$35,000 fine for illegally importing turtles in boxes labelled 'children's building blocks'
CBC
Two years after border officials discovered live turtles, turtle eggs and turtle husbandry items in packages marked as "children's building blocks," a Calgary man has been fined $35,000 for the illegal importation and sale of the specimens after admitting to federal offences.
Zhongmin Zheng, 42, pleaded guilty last week to two charges under the Wild Animal and Plant Protection and Regulation of Interprovincial Trade Act.
The investigation that led to the charges involved turtles covertly marked with UV ink and an undercover wildlife officer posing as a Canada Post employee.
The reptile racket was uncovered on May 24, 2022, when the Canada Border Services Agency found two boxes of live turtles at a Canada Post mail centre in Mississauga, Ont.
Details of the offences come from an agreed statement of facts filed as part of Zheng's guilty pleas in court last week.
The packages had arrived from China and were addressed to Zheng's Calgary home
Wildlife officers from Environment and Climate Change Canada were called in.
The investigation revealed that between Jan. 1 and May 23, 2022, Zheng had imported eight packages from China, declared as "children's building blocks."

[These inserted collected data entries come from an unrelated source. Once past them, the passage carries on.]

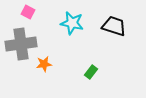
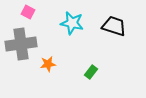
orange star: moved 4 px right
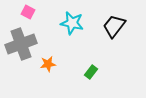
black trapezoid: rotated 70 degrees counterclockwise
gray cross: rotated 12 degrees counterclockwise
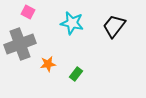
gray cross: moved 1 px left
green rectangle: moved 15 px left, 2 px down
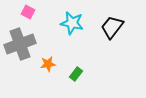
black trapezoid: moved 2 px left, 1 px down
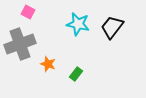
cyan star: moved 6 px right, 1 px down
orange star: rotated 28 degrees clockwise
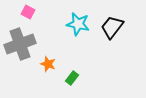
green rectangle: moved 4 px left, 4 px down
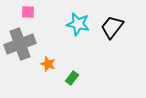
pink square: rotated 24 degrees counterclockwise
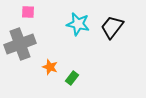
orange star: moved 2 px right, 3 px down
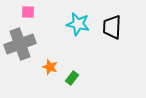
black trapezoid: rotated 35 degrees counterclockwise
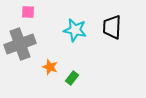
cyan star: moved 3 px left, 6 px down
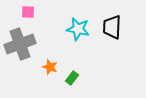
cyan star: moved 3 px right, 1 px up
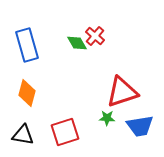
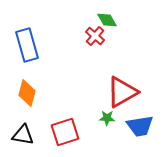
green diamond: moved 30 px right, 23 px up
red triangle: rotated 12 degrees counterclockwise
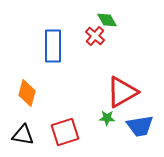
blue rectangle: moved 26 px right, 1 px down; rotated 16 degrees clockwise
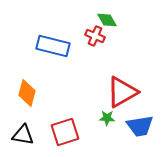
red cross: rotated 18 degrees counterclockwise
blue rectangle: rotated 76 degrees counterclockwise
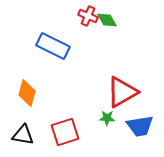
red cross: moved 7 px left, 20 px up
blue rectangle: rotated 12 degrees clockwise
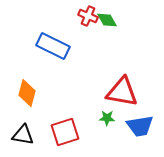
red triangle: rotated 40 degrees clockwise
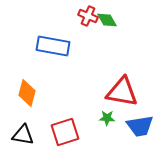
blue rectangle: rotated 16 degrees counterclockwise
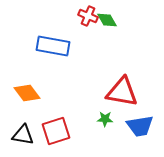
orange diamond: rotated 52 degrees counterclockwise
green star: moved 2 px left, 1 px down
red square: moved 9 px left, 1 px up
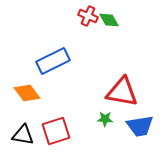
green diamond: moved 2 px right
blue rectangle: moved 15 px down; rotated 36 degrees counterclockwise
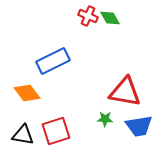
green diamond: moved 1 px right, 2 px up
red triangle: moved 3 px right
blue trapezoid: moved 1 px left
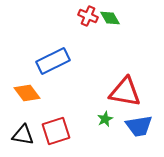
green star: rotated 28 degrees counterclockwise
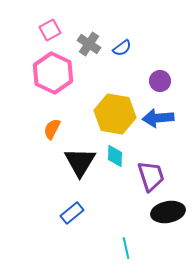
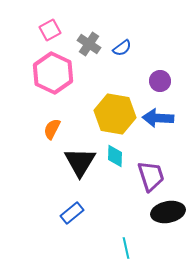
blue arrow: rotated 8 degrees clockwise
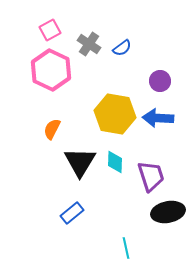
pink hexagon: moved 2 px left, 3 px up
cyan diamond: moved 6 px down
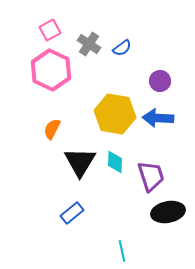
cyan line: moved 4 px left, 3 px down
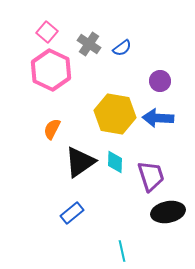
pink square: moved 3 px left, 2 px down; rotated 20 degrees counterclockwise
black triangle: rotated 24 degrees clockwise
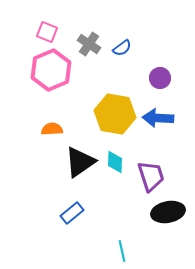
pink square: rotated 20 degrees counterclockwise
pink hexagon: rotated 12 degrees clockwise
purple circle: moved 3 px up
orange semicircle: rotated 60 degrees clockwise
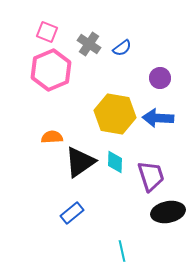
orange semicircle: moved 8 px down
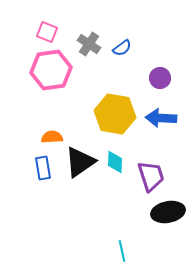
pink hexagon: rotated 15 degrees clockwise
blue arrow: moved 3 px right
blue rectangle: moved 29 px left, 45 px up; rotated 60 degrees counterclockwise
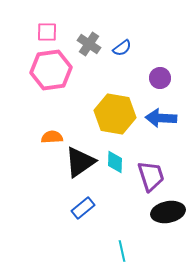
pink square: rotated 20 degrees counterclockwise
blue rectangle: moved 40 px right, 40 px down; rotated 60 degrees clockwise
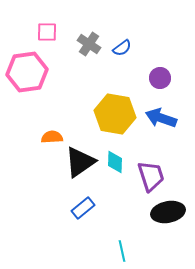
pink hexagon: moved 24 px left, 2 px down
blue arrow: rotated 16 degrees clockwise
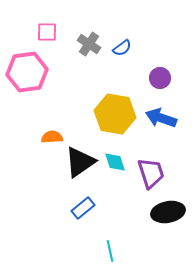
cyan diamond: rotated 20 degrees counterclockwise
purple trapezoid: moved 3 px up
cyan line: moved 12 px left
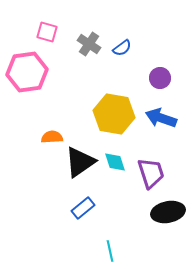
pink square: rotated 15 degrees clockwise
yellow hexagon: moved 1 px left
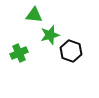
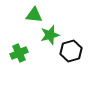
black hexagon: rotated 25 degrees clockwise
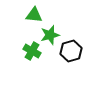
green cross: moved 13 px right, 2 px up; rotated 36 degrees counterclockwise
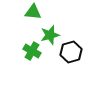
green triangle: moved 1 px left, 3 px up
black hexagon: moved 1 px down
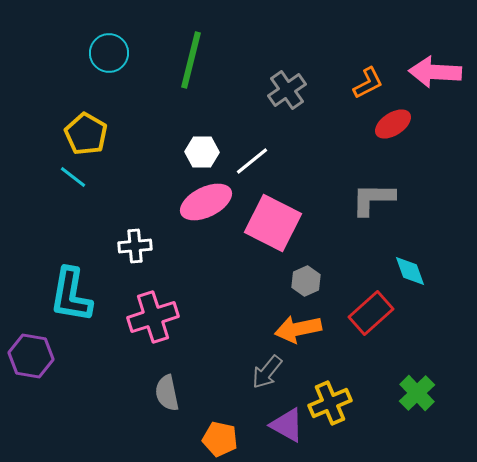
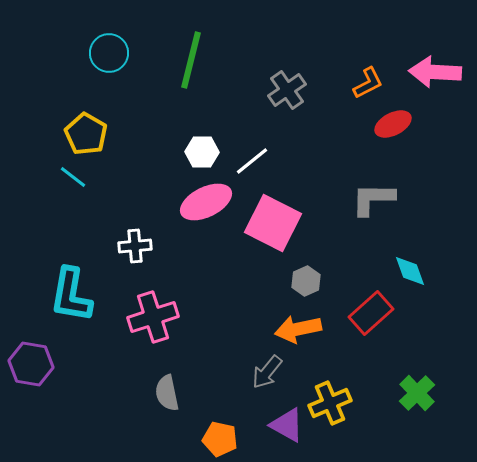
red ellipse: rotated 6 degrees clockwise
purple hexagon: moved 8 px down
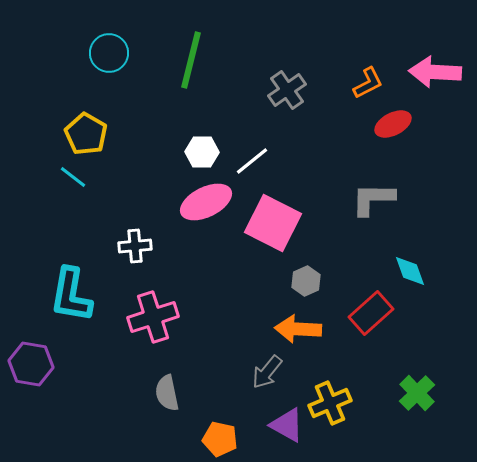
orange arrow: rotated 15 degrees clockwise
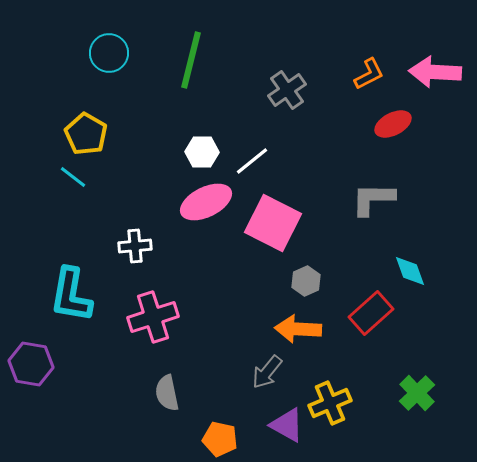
orange L-shape: moved 1 px right, 9 px up
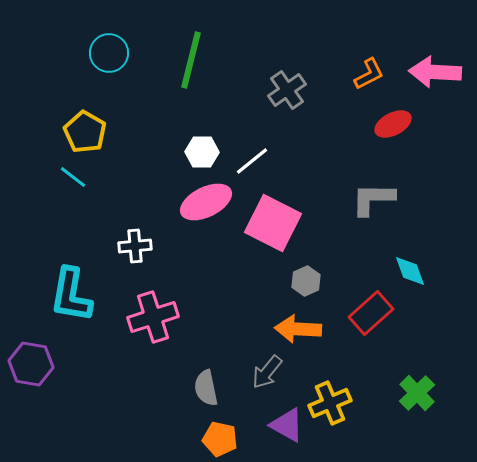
yellow pentagon: moved 1 px left, 2 px up
gray semicircle: moved 39 px right, 5 px up
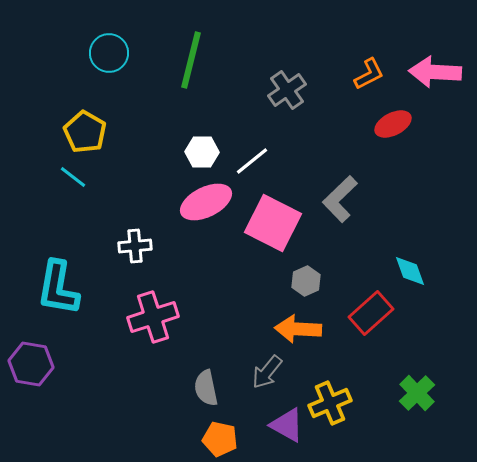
gray L-shape: moved 33 px left; rotated 45 degrees counterclockwise
cyan L-shape: moved 13 px left, 7 px up
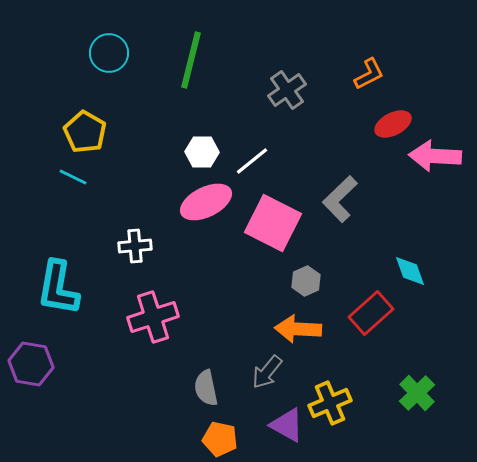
pink arrow: moved 84 px down
cyan line: rotated 12 degrees counterclockwise
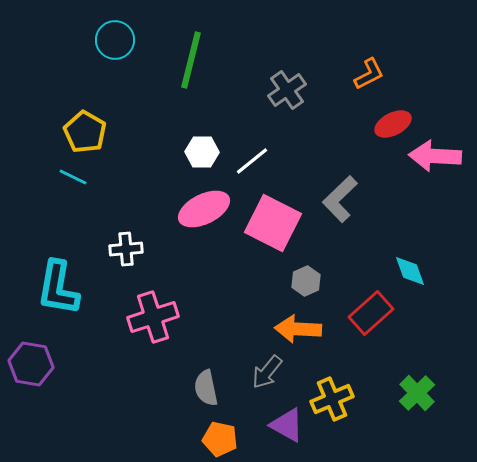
cyan circle: moved 6 px right, 13 px up
pink ellipse: moved 2 px left, 7 px down
white cross: moved 9 px left, 3 px down
yellow cross: moved 2 px right, 4 px up
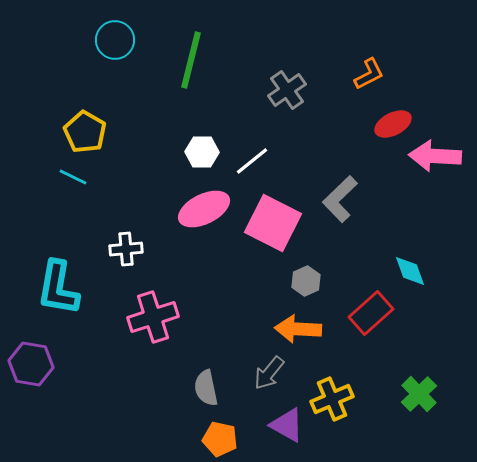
gray arrow: moved 2 px right, 1 px down
green cross: moved 2 px right, 1 px down
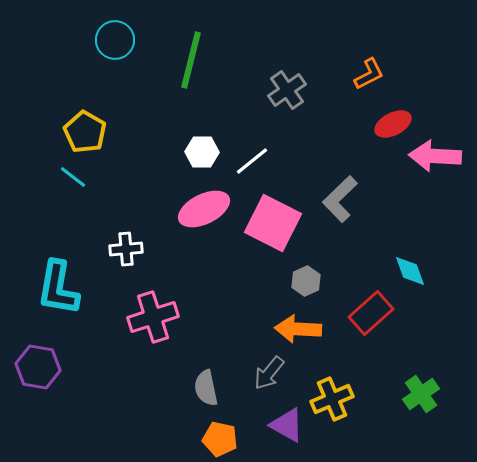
cyan line: rotated 12 degrees clockwise
purple hexagon: moved 7 px right, 3 px down
green cross: moved 2 px right; rotated 9 degrees clockwise
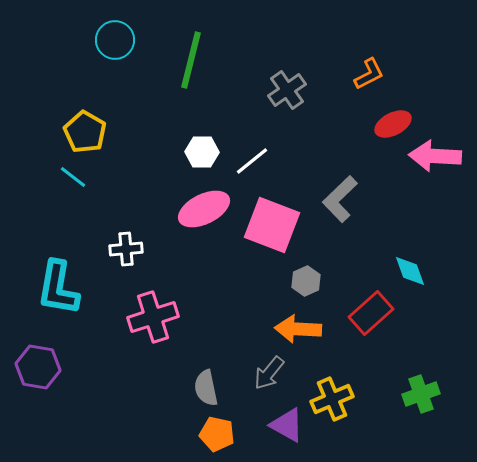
pink square: moved 1 px left, 2 px down; rotated 6 degrees counterclockwise
green cross: rotated 15 degrees clockwise
orange pentagon: moved 3 px left, 5 px up
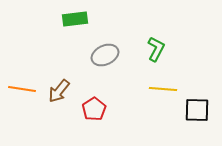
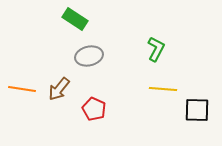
green rectangle: rotated 40 degrees clockwise
gray ellipse: moved 16 px left, 1 px down; rotated 12 degrees clockwise
brown arrow: moved 2 px up
red pentagon: rotated 15 degrees counterclockwise
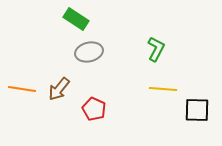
green rectangle: moved 1 px right
gray ellipse: moved 4 px up
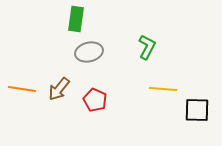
green rectangle: rotated 65 degrees clockwise
green L-shape: moved 9 px left, 2 px up
red pentagon: moved 1 px right, 9 px up
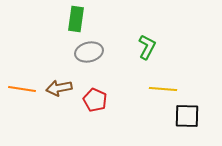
brown arrow: moved 1 px up; rotated 40 degrees clockwise
black square: moved 10 px left, 6 px down
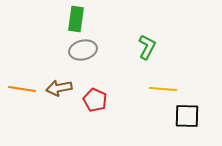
gray ellipse: moved 6 px left, 2 px up
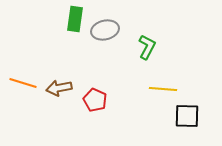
green rectangle: moved 1 px left
gray ellipse: moved 22 px right, 20 px up
orange line: moved 1 px right, 6 px up; rotated 8 degrees clockwise
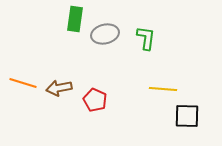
gray ellipse: moved 4 px down
green L-shape: moved 1 px left, 9 px up; rotated 20 degrees counterclockwise
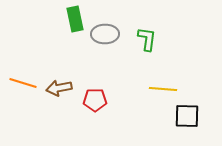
green rectangle: rotated 20 degrees counterclockwise
gray ellipse: rotated 12 degrees clockwise
green L-shape: moved 1 px right, 1 px down
red pentagon: rotated 25 degrees counterclockwise
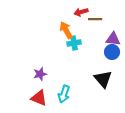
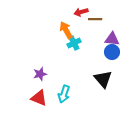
purple triangle: moved 1 px left
cyan cross: rotated 16 degrees counterclockwise
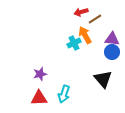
brown line: rotated 32 degrees counterclockwise
orange arrow: moved 19 px right, 5 px down
red triangle: rotated 24 degrees counterclockwise
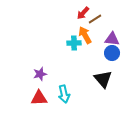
red arrow: moved 2 px right, 1 px down; rotated 32 degrees counterclockwise
cyan cross: rotated 24 degrees clockwise
blue circle: moved 1 px down
cyan arrow: rotated 30 degrees counterclockwise
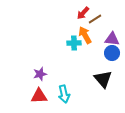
red triangle: moved 2 px up
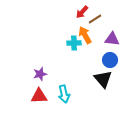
red arrow: moved 1 px left, 1 px up
blue circle: moved 2 px left, 7 px down
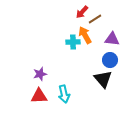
cyan cross: moved 1 px left, 1 px up
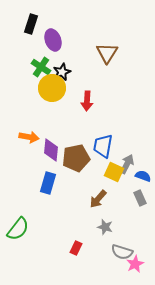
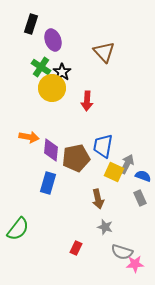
brown triangle: moved 3 px left, 1 px up; rotated 15 degrees counterclockwise
black star: rotated 12 degrees counterclockwise
brown arrow: rotated 54 degrees counterclockwise
pink star: rotated 24 degrees clockwise
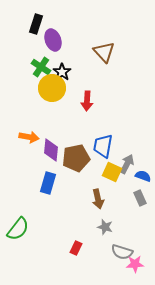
black rectangle: moved 5 px right
yellow square: moved 2 px left
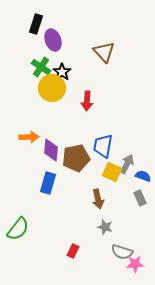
orange arrow: rotated 12 degrees counterclockwise
red rectangle: moved 3 px left, 3 px down
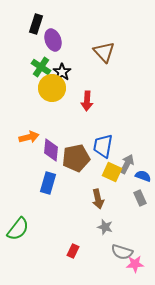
orange arrow: rotated 12 degrees counterclockwise
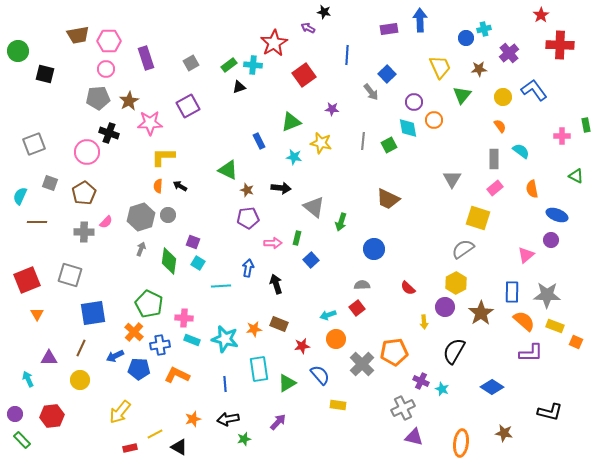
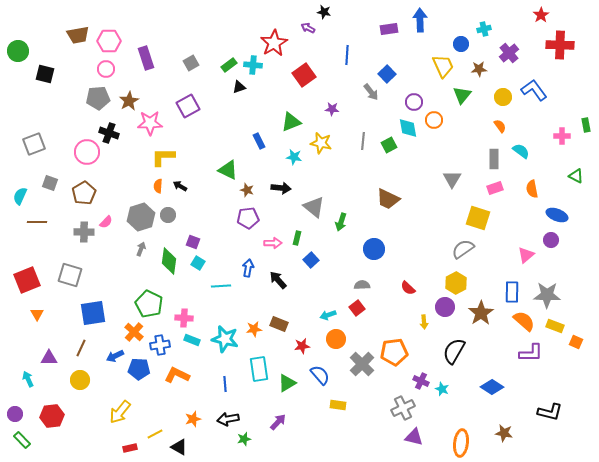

Two packages had been delivered to Zheng's home, two were at the Mississauga facility, three were en route to Alberta and one was still en route from China.
The shipments arrived in cooler boxes and Tupperware containers.
Investigators obtained search warrants and examined the packages held at the Mississauga and Calgary mail centres. Inside the shipments, they discovered turtles, eggs, turtle stickers and "various items identified as being needed for turtle husbandry."
One package had freshly hatched turtles. Another contained a dead turtle.
None of the shipments contained permits from Canada or China.
Environment Canada officers then applied a unique number to each turtle and egg using UV ink visible only with the use of a UV light.